◆ **The problem**:
Quote every one of the lines below verbatim, preserving their order.

◆ **The input**:
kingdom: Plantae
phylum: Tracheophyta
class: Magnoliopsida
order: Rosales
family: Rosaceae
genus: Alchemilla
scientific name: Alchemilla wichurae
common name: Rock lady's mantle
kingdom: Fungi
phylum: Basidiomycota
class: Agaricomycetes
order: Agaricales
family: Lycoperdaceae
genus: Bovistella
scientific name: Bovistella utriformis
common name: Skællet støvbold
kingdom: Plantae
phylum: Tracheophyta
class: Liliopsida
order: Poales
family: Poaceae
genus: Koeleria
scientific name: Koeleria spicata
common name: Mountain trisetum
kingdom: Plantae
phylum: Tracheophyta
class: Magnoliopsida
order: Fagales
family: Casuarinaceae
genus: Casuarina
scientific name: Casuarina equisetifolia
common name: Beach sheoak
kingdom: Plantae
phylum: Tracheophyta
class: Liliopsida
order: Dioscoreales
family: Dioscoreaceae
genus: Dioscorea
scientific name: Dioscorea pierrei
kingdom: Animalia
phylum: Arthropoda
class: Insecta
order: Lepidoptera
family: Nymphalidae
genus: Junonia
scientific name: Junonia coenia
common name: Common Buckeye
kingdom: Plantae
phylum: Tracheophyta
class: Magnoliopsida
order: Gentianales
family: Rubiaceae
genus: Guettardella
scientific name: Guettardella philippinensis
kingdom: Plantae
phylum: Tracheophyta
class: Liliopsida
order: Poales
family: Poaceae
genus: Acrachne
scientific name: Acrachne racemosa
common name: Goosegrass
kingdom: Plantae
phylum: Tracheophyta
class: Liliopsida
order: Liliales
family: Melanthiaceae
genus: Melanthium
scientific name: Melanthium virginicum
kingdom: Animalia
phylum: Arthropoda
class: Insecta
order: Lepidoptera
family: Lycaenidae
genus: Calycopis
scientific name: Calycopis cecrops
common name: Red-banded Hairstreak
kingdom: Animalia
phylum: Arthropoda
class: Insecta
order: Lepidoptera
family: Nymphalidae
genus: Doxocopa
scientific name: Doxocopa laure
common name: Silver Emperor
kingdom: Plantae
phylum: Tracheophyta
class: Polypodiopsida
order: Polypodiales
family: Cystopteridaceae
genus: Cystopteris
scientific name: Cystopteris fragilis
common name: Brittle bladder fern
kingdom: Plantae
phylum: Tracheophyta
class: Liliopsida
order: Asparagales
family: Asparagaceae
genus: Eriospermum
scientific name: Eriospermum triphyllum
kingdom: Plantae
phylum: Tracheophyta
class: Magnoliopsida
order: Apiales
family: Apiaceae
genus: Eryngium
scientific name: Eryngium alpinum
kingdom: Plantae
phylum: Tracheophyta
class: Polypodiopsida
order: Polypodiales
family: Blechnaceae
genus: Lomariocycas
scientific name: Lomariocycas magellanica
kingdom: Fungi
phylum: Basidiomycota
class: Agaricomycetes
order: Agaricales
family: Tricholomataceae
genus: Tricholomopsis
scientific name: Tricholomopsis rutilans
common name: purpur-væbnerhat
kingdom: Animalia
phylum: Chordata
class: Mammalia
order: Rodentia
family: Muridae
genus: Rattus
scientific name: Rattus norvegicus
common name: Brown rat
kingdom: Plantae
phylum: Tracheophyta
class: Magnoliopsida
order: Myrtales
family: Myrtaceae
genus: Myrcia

◆ **Solution for this task**:
kingdom: Plantae
phylum: Tracheophyta
class: Magnoliopsida
order: Rosales
family: Rosaceae
genus: Alchemilla
scientific name: Alchemilla wichurae
common name: Rock lady's mantle
kingdom: Fungi
phylum: Basidiomycota
class: Agaricomycetes
order: Agaricales
family: Lycoperdaceae
genus: Bovistella
scientific name: Bovistella utriformis
common name: Skællet støvbold
kingdom: Plantae
phylum: Tracheophyta
class: Liliopsida
order: Poales
family: Poaceae
genus: Koeleria
scientific name: Koeleria spicata
common name: Mountain trisetum
kingdom: Plantae
phylum: Tracheophyta
class: Magnoliopsida
order: Fagales
family: Casuarinaceae
genus: Casuarina
scientific name: Casuarina equisetifolia
common name: Beach sheoak
kingdom: Plantae
phylum: Tracheophyta
class: Liliopsida
order: Dioscoreales
family: Dioscoreaceae
genus: Dioscorea
scientific name: Dioscorea pierrei
kingdom: Animalia
phylum: Arthropoda
class: Insecta
order: Lepidoptera
family: Nymphalidae
genus: Junonia
scientific name: Junonia coenia
common name: Common Buckeye
kingdom: Plantae
phylum: Tracheophyta
class: Magnoliopsida
order: Gentianales
family: Rubiaceae
genus: Guettardella
scientific name: Guettardella philippinensis
kingdom: Plantae
phylum: Tracheophyta
class: Liliopsida
order: Poales
family: Poaceae
genus: Acrachne
scientific name: Acrachne racemosa
common name: Goosegrass
kingdom: Plantae
phylum: Tracheophyta
class: Liliopsida
order: Liliales
family: Melanthiaceae
genus: Melanthium
scientific name: Melanthium virginicum
kingdom: Animalia
phylum: Arthropoda
class: Insecta
order: Lepidoptera
family: Lycaenidae
genus: Calycopis
scientific name: Calycopis cecrops
common name: Red-banded Hairstreak
kingdom: Animalia
phylum: Arthropoda
class: Insecta
order: Lepidoptera
family: Nymphalidae
genus: Doxocopa
scientific name: Doxocopa laure
common name: Silver Emperor
kingdom: Plantae
phylum: Tracheophyta
class: Polypodiopsida
order: Polypodiales
family: Cystopteridaceae
genus: Cystopteris
scientific name: Cystopteris fragilis
common name: Brittle bladder fern
kingdom: Plantae
phylum: Tracheophyta
class: Liliopsida
order: Asparagales
family: Asparagaceae
genus: Eriospermum
scientific name: Eriospermum triphyllum
kingdom: Plantae
phylum: Tracheophyta
class: Magnoliopsida
order: Apiales
family: Apiaceae
genus: Eryngium
scientific name: Eryngium alpinum
kingdom: Plantae
phylum: Tracheophyta
class: Polypodiopsida
order: Polypodiales
family: Blechnaceae
genus: Lomariocycas
scientific name: Lomariocycas magellanica
kingdom: Fungi
phylum: Basidiomycota
class: Agaricomycetes
order: Agaricales
family: Tricholomataceae
genus: Tricholomopsis
scientific name: Tricholomopsis rutilans
common name: purpur-væbnerhat
kingdom: Animalia
phylum: Chordata
class: Mammalia
order: Rodentia
family: Muridae
genus: Rattus
scientific name: Rattus norvegicus
common name: Brown rat
kingdom: Plantae
phylum: Tracheophyta
class: Magnoliopsida
order: Myrtales
family: Myrtaceae
genus: Myrcia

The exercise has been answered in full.